Eventually, UEFA decided to abandon the coefficient idea and publicly announced their reasons for doing so. They had seen the issues that would have arisen as a result of such a system and agreed instead to commit to principles of open competition and sporting merit. Furthermore, it is hoped that the final system for allocating the four additional places will help to protect and promote domestic leagues and will judge clubs on no more than their short-term history from the single previous year of competition. Fortunately, this seems to have overcome the politically-charged and financially-motivated motivations behind a suggestion such as the coefficient system.
There is a significant volume of competing interests within UEFA and underlying factors and considerations that govern the European football competitions. The interests and desires of fans, broadcasters, brands and other commercial entities are taken into account. Often this results in an oversight of what is most beneficial for the game of football, sporting merit and fair competition.
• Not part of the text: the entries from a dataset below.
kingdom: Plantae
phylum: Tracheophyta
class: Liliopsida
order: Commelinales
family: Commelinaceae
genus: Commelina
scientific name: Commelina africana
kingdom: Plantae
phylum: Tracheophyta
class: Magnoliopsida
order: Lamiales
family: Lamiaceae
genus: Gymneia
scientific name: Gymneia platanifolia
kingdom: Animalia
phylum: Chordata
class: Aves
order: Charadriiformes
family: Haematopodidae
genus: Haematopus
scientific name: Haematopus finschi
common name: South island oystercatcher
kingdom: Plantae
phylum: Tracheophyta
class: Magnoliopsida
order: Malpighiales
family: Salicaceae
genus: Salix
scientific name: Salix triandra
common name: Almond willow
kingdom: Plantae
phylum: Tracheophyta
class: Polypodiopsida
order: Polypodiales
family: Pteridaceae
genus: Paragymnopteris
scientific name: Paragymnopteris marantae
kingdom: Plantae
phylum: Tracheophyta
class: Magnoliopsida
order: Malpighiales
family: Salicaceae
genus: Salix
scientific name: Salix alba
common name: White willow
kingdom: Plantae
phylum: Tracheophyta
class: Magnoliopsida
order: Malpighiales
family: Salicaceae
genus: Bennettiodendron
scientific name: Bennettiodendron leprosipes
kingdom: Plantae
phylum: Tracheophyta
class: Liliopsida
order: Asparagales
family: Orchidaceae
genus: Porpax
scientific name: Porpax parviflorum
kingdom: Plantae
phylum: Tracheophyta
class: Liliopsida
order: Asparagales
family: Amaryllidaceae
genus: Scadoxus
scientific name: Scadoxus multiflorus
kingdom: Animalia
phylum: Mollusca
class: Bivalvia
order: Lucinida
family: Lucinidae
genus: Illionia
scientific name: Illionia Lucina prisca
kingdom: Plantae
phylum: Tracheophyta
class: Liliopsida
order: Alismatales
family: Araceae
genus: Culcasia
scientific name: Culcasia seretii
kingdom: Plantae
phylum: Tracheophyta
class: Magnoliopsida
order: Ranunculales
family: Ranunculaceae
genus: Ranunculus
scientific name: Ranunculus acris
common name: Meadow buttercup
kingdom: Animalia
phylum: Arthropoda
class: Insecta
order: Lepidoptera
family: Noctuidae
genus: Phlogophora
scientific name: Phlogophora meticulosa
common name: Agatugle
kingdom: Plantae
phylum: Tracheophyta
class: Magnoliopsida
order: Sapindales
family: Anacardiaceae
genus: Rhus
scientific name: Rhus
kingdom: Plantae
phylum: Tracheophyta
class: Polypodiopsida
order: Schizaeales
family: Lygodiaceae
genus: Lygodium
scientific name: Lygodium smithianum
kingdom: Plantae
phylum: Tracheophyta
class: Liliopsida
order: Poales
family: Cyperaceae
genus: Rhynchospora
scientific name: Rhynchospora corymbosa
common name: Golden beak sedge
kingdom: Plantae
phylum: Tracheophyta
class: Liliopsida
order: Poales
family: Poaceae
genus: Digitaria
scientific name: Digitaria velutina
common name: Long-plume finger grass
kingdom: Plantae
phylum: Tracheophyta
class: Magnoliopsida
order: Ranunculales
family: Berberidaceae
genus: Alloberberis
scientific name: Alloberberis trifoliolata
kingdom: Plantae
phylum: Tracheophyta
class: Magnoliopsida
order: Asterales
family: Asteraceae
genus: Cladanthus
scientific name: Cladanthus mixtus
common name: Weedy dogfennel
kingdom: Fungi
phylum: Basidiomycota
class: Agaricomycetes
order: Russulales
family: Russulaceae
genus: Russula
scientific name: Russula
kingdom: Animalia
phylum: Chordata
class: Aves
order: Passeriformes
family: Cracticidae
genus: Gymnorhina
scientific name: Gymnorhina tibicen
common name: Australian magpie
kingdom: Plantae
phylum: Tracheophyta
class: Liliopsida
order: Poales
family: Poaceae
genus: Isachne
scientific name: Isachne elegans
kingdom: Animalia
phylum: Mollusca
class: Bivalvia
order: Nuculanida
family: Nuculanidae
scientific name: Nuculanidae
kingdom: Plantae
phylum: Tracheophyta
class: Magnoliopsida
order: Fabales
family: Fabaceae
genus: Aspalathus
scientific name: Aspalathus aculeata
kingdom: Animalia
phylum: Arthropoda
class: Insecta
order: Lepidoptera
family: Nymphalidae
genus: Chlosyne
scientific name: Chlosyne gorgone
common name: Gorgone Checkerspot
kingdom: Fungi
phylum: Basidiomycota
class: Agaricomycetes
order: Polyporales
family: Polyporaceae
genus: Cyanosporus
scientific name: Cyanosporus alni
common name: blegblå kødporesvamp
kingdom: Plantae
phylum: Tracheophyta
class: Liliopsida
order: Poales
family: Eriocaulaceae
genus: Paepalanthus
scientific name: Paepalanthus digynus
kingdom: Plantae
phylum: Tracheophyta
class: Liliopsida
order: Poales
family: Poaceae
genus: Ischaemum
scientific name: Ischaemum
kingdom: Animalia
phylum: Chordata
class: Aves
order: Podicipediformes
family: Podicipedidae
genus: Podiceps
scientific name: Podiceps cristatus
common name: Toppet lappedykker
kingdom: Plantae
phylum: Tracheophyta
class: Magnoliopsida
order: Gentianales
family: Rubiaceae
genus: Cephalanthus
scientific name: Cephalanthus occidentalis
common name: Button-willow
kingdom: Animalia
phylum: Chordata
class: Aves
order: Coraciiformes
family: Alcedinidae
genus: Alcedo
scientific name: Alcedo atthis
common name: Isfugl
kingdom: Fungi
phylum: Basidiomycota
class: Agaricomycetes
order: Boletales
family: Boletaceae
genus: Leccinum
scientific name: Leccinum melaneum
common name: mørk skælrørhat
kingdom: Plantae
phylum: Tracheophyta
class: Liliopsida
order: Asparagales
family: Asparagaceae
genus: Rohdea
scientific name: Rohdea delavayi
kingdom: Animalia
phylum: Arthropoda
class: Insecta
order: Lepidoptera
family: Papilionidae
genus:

It is hopeful that next year’s adaptation of the UCL, Europa League and Europa Conference League, coupled with this year’s abandonment of the away goals rule will enhance the standard and competition across Europe and improve the spectacle of European competitions for all concerned parties. This does not mean that further adaptations cannot be made. UEFA will most likely always be planning and evolving in order to ‘perfect’ their competitions and adapt to an ever changing society and footballing fanbase and this is hopefully a healthy attitude for European football to continue to flourish.